Ptosis is when the upper eyelid droops over the eye. The eyelid may droop just a little, or so much that it covers the pupil (the black dot at the center of your eye that lets light in). Ptosis can limit or even completely block normal vision.

Children and adults can have ptosis. Fortunately, this condition can be treated to improve vision as well as appearance.

Ptosis in children:

Children born with ptosis have what is called congenital ptosis. This can be caused by problems with the muscle that lifts the eyelid (called the levator muscle).

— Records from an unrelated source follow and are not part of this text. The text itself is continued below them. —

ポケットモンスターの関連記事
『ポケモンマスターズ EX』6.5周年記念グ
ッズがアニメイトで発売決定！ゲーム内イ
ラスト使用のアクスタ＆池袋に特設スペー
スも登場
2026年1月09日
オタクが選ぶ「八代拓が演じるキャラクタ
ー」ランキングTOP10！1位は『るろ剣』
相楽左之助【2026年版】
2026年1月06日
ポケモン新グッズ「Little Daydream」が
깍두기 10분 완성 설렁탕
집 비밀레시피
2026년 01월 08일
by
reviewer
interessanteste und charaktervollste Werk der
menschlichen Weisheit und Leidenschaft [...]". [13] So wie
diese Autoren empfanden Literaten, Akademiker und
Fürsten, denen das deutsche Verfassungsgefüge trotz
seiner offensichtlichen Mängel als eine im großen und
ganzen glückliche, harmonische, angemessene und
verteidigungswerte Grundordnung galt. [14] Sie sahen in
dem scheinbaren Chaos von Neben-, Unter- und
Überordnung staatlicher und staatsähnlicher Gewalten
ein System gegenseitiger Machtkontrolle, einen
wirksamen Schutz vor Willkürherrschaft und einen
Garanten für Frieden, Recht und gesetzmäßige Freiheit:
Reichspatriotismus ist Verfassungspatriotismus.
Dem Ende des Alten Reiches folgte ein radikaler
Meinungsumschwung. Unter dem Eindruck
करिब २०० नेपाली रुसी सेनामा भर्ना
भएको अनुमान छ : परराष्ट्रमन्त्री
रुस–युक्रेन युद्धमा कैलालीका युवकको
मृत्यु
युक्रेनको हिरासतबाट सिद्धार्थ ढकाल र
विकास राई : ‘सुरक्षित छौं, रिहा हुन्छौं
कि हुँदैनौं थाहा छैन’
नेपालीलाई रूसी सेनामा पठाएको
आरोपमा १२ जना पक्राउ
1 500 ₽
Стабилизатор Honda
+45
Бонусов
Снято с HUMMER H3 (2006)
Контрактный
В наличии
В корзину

The most obvious sign of ptosis is a drooping eyelid. Another sign is when the upper eyelid creases do not line up evenly with each other. A child with ptosis may tip their head back, lift up their chin, or raise their eyebrows to try to see better. Over time, these movements can cause head and neck problems.

Sometimes, a child born with ptosis can also have other eye-related problems. They can include eye movement issues, eye muscle disease, tumors (on the eyelid or elsewhere) and other problems.

Treatment:

Ophthalmologists consider the following factors when deciding the best way to treat ptosis in children:

  • The child’s age
  • Whether one or both eyelids are involved
  • The eyelid height
  • The strength of the eyelid’s muscle
  • The eye’s movements

In most cases, ophthalmologists recommend surgery to treat ptosis in children. This is to either tighten the levator muscle or attach the eyelid to other muscles that can help lift the eyelid. The goal is to improve vision.

If the child also has amblyopia, that condition must be treated as well. Amblyopia may be treated by wearing an eye patch or special eyeglasses, or using certain eye drops, to strengthen the weaker eye.